Para o ex-piloto e campeão nacional Renato Conill, a engenharia de cada pista foi essencial para o crescimento do esporte no Brasil. Ele destaca que “cada pista brasileira nasceu dentro de um contexto tecnológico e urbano específico, e isso definia o tipo de piloto que ela formava”.
Das corridas de rua aos autódromos
O primeiro autódromo construído, o Autódromo de São Paulo, com 3,2 km, seguia os padrões europeus da época. Embora tenha sido desativado em 1940, ele marcou a transição das corridas em ruas para circuitos fechados.
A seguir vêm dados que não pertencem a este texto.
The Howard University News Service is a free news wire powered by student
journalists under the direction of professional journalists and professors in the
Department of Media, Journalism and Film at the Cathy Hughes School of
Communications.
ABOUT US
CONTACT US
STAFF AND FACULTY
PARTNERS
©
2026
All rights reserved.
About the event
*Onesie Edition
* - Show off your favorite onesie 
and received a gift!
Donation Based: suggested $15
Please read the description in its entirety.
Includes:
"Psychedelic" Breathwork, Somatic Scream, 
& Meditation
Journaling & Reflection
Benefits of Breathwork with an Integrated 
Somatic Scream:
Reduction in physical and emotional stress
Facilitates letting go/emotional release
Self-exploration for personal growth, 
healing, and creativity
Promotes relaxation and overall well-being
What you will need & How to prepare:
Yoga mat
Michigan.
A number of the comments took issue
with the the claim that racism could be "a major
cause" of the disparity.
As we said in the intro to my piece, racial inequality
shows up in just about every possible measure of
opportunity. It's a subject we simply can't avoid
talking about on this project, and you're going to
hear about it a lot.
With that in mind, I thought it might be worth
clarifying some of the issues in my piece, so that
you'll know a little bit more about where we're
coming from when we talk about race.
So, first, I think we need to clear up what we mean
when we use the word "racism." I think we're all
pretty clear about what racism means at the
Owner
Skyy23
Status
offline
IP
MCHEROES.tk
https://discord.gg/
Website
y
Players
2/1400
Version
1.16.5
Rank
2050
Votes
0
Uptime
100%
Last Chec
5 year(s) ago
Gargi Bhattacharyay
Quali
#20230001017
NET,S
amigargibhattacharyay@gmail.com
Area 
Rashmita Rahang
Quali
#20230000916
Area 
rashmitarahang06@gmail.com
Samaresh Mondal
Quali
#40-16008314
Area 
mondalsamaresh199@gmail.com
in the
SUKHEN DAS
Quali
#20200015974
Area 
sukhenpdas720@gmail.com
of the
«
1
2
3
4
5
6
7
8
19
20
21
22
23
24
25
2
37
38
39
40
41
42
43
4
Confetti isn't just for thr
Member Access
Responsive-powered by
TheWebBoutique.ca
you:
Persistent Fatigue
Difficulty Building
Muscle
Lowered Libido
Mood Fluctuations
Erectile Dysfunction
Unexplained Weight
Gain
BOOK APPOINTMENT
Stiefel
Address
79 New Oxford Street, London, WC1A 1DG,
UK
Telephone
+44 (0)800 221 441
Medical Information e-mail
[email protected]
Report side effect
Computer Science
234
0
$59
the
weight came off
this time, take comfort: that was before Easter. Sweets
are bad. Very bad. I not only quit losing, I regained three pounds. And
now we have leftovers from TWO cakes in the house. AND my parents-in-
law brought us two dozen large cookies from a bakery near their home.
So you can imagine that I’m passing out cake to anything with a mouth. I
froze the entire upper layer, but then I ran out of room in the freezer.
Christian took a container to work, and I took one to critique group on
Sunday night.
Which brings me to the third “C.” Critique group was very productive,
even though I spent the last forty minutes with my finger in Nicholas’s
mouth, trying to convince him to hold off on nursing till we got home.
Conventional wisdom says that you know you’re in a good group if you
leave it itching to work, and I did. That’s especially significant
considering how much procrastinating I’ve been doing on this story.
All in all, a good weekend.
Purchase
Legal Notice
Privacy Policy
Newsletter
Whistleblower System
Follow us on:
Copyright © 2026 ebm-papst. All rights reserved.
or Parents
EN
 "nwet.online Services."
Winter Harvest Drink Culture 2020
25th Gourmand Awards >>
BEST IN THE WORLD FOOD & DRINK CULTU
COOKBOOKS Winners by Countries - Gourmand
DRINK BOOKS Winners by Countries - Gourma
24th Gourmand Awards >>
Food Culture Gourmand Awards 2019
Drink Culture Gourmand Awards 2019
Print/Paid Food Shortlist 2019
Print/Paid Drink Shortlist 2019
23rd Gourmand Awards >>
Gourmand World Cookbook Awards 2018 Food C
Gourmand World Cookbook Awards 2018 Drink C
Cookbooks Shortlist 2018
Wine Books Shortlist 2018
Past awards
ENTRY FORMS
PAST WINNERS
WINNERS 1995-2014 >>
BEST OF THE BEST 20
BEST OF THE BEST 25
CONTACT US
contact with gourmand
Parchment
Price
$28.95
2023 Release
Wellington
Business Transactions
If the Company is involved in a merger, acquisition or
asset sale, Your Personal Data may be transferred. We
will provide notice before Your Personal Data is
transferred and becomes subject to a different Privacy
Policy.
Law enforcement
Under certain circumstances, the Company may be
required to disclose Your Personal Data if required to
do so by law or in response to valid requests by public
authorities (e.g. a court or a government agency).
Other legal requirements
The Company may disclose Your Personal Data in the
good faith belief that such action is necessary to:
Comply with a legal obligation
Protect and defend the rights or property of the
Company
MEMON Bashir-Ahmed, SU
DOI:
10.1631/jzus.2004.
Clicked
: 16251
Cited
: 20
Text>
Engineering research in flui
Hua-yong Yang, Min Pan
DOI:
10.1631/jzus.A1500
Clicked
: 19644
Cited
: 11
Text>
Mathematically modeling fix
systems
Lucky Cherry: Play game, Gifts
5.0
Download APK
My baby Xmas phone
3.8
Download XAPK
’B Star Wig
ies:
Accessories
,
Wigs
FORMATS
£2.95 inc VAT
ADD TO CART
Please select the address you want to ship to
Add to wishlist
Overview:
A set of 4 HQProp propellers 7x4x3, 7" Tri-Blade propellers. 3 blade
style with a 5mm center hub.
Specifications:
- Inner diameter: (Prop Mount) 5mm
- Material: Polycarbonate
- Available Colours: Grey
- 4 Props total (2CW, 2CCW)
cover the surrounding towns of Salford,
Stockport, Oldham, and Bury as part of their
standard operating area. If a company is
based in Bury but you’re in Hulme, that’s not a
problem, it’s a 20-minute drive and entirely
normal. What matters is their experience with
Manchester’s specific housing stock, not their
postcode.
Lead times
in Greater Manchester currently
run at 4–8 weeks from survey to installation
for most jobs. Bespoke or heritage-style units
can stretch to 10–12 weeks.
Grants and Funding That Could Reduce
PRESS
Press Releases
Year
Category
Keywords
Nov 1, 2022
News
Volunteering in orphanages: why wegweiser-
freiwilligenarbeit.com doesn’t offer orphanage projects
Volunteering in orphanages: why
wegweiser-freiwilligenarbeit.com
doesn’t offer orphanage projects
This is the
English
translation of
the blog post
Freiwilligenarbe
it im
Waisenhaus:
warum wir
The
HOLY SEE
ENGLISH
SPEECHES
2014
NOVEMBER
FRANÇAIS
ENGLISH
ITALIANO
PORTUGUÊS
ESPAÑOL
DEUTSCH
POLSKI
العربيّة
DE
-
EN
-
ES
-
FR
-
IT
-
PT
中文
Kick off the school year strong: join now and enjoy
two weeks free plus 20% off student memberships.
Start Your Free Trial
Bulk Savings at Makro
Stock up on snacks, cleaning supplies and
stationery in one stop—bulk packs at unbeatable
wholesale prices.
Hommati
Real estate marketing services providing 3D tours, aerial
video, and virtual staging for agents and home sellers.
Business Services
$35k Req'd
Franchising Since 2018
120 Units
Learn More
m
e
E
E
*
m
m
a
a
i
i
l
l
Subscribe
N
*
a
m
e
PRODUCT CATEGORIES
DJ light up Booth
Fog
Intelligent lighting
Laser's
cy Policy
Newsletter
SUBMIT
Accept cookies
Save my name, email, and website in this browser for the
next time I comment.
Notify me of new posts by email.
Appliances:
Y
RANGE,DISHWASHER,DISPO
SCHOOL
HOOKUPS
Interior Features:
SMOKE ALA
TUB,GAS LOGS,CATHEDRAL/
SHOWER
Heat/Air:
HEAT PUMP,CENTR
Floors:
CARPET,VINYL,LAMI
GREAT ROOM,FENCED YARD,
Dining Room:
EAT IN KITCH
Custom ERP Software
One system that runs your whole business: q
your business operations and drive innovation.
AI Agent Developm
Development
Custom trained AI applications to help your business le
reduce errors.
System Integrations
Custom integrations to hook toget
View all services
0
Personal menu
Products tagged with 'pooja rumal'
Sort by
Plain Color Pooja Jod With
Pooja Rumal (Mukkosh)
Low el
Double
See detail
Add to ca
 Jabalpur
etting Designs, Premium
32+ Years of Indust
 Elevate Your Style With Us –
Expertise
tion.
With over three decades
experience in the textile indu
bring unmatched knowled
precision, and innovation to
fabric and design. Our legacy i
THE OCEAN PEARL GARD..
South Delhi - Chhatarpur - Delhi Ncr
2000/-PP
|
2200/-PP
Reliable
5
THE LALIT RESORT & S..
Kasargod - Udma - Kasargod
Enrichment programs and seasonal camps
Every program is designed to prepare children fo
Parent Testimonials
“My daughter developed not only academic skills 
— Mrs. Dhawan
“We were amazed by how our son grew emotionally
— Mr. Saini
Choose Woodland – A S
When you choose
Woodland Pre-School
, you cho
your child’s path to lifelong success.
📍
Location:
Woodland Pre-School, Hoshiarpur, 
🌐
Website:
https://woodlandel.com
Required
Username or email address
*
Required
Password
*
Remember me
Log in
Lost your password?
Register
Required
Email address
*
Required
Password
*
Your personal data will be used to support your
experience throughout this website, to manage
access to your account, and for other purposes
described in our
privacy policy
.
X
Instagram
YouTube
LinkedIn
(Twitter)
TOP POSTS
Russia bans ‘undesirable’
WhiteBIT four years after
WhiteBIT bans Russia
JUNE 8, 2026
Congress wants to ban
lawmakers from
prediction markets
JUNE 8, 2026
Essa mudança trouxe mais segurança e padronização: curvas técnicas, áreas de escape e velocidade controlada. “Quando o Brasil começa a abandonar as corridas em vias públicas e passa para circuitos definidos, o esporte muda de patamar”, afirma Conill.
Interlagos: o grande símbolo
Inaugurado em 1940 e reformado em 1990, Interlagos sofreu transformações drásticas: de um traçado de 7.960 m (um dos maiores do mundo na época) para os atuais 4.309 m, adaptando-se aos padrões de segurança da Fórmula 1.
Conill ressalta que Interlagos continua exigindo muito dos pilotos: leitura atenta das elevações, controle do desgaste dos pneus e preparação para mudanças climáticas repentinas. Segundo ele, “nenhum piloto passava por Interlagos sem evoluir tecnicamente”.